Last minute change gives retirement boost to head of LSP -, GA News Weather & Sports

Last minute change gives retirement boost to head of LSP

Source: Louisiana State Police Source: Louisiana State Police

A last minute change to a Senate bill during the legislative session gives State Police Colonel Mike Edmonson a big boost in retirement benefits. At least one of the lawmakers who helped usher in the change says he had no idea it would benefit Edmonson.

State Rep. Walt Leger, III says he just recently found out that a report he signed off on as the legislative session drew to a close, increased the retirement salary of State Police Colonel Mike Edmonson and another trooper.

"It disappoints me and it certainly concerns me. When I questioned what this amendment was about, I was told that it dealt with solving inequities and irregularities with the state police retirement system. I took that to mean it had a broader application than it turns out that it has," said Leger.

Senate Bill 294, sponsored by State Rep. J.P. Morrell, actually addresses the rights of law enforcement officers when a complaint is made against them. Because the bill passed the house and senate separately in different forms, it was sent to a conference committee.

Leger and five others then reviewed the bill and amendments and signed off on a final report. It was eventually made law, but again, Leger says he had no idea the amendment dealt with Edmonson's retirement benefits.

Local attorney and political watchdog, C.B. Forgotston, says this incident points to a lack of integrity in the legislative process.

"What they've done is snuck an amendment in that is totally unconstitutional and at least two members of the conference committee are attorneys," said Forgotston.

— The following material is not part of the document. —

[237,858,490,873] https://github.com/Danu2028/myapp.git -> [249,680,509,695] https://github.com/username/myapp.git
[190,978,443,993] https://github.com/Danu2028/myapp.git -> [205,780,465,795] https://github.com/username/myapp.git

Col. Edmonson tells FOX 8 he's been paying into the state police retirement system as a colonel for eight years. He was still part of an old retirement system that would have considered him at a captain's level for pay out purposes. With this change, Edmonson stands to receive about $30,000 more a year after retirement.

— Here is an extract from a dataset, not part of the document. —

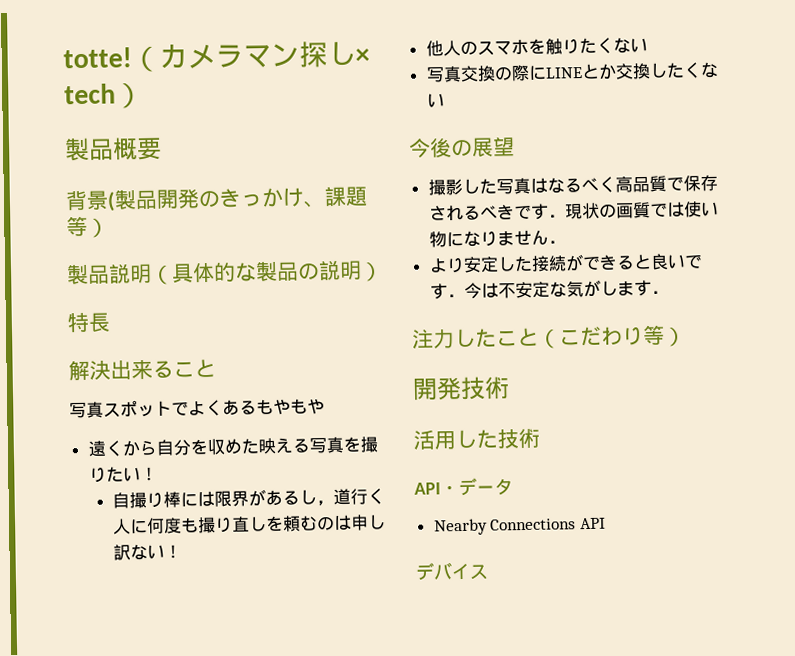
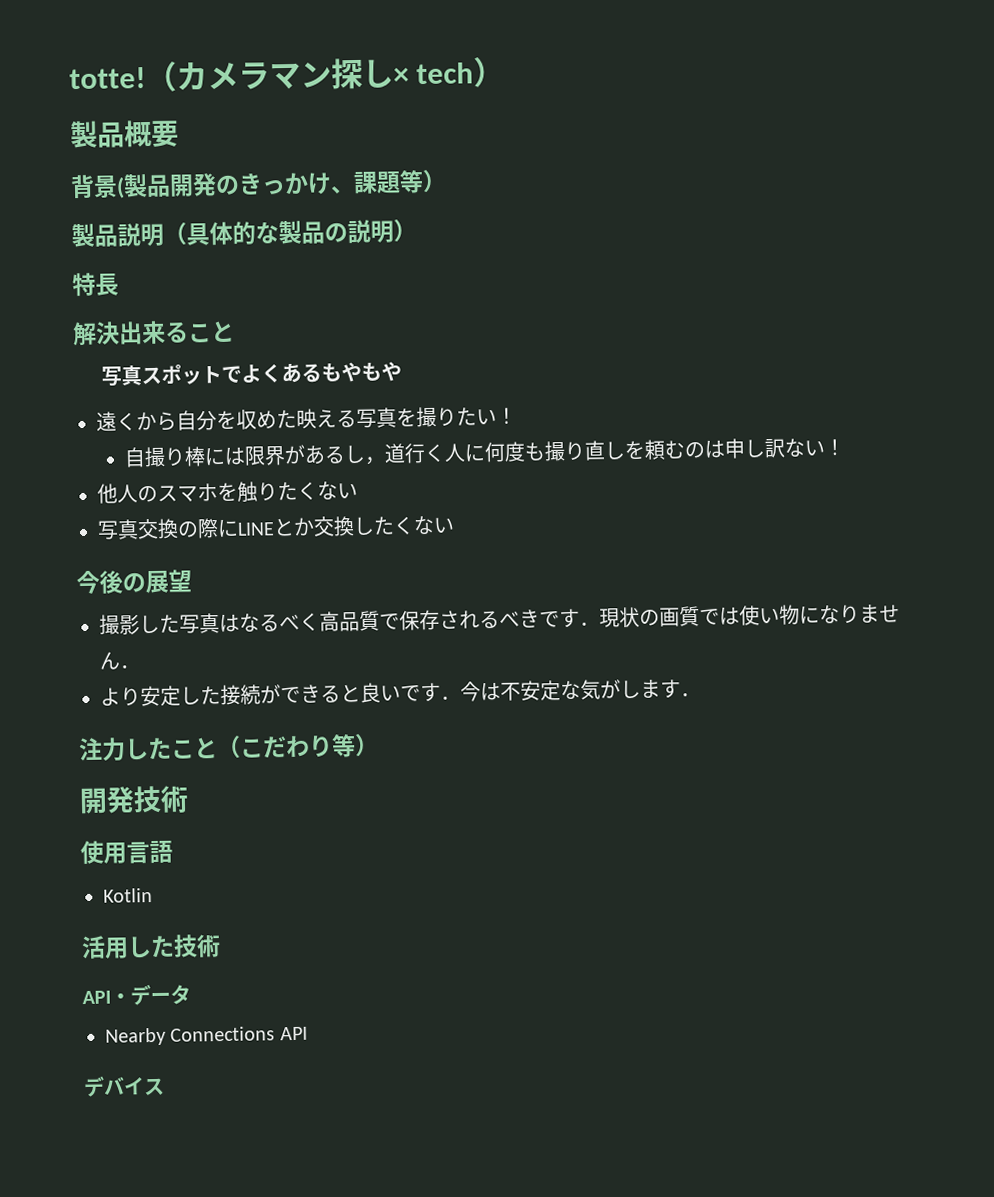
(510, 388) none -> [80,840,173,865] [103,888,153,903] // 使用言語 // Kotlin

"Somebody has a lot of explaining to do. I understand how it looks but I want to get the facts first. That's the only rational way to proceed and I want to hear the other side of the story," said State Treasurer John Kennedy. 

Walt Leger says he's requested a bill be drafted to make it possible for the legislature to fully vet and debate the issue during the next legislative session. He says it must be determined what the right policy to handle this type of occurrence.

The state police retirement system is also currently reviewing what happened. Col. Edmonson says if it comes back and finds the way his benefits were changed wasn't ethical or legal, he won't accept the money.

The sponsor of Senate Bill 294, J.P. Morrell, wouldn't give us a comment for this story.